What I installed was what some call a French drain in the clayish, silty soil. My highly skilled excavator operator dug a one-foot-wide trench along side the driveway and made sure the slope would drain. The trench was six feet deep at one spot, and as little as two feet at the road.


Over coffee one day, an engineer friend advised me to install laterals every 50 feet. I did. Each lateral spanned the driveway on a downhill angle.


Here's how the drain itself was built. Geotextile material was laid in the trench, with material on both sides of the trench long enough to extend above the furnace. At the bottom, we put on about three inches of gravel into the material. We laid flexible, corrugated, perforated drain pipe on the gravel. Then covered the pipe with gravel to nearly the top.
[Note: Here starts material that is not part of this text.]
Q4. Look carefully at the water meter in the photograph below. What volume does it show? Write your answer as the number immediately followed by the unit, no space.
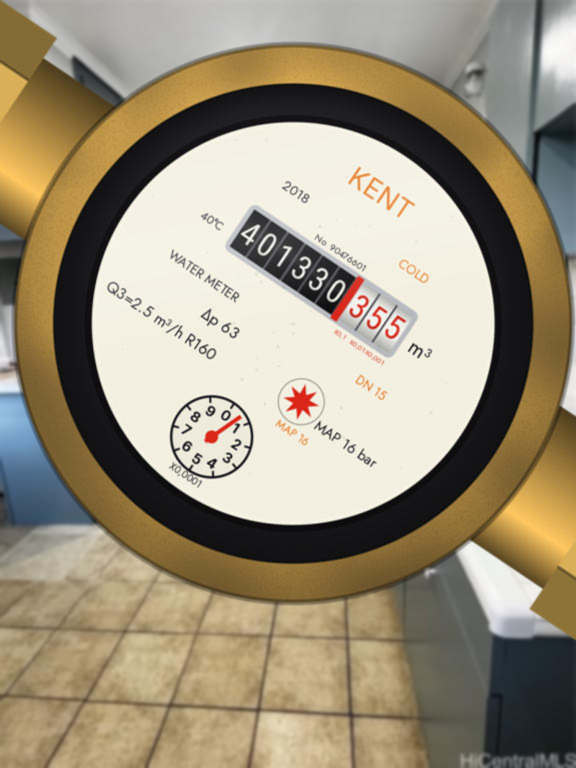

Fold the geotextile over the gravel. (Think burrito.) Cover the material with a couple inches of soil.


Same with laterals, but cover with driveway gravel.


The first wet season we were rewarded with a solid driveway. We could see the end of the pipe entering the sewer. Water was flowing the full four inches that first spring. It has worked wonderfully for the past 15 years.


As you can see, nothing here is new. Also, I'm convinced the laterals have helped greatly to dry the driveway. Previously when a car, or especially a delivery truck, drove up, the tires would sink an inch or so and the soupy driveway would slurp back and forth. Not any more.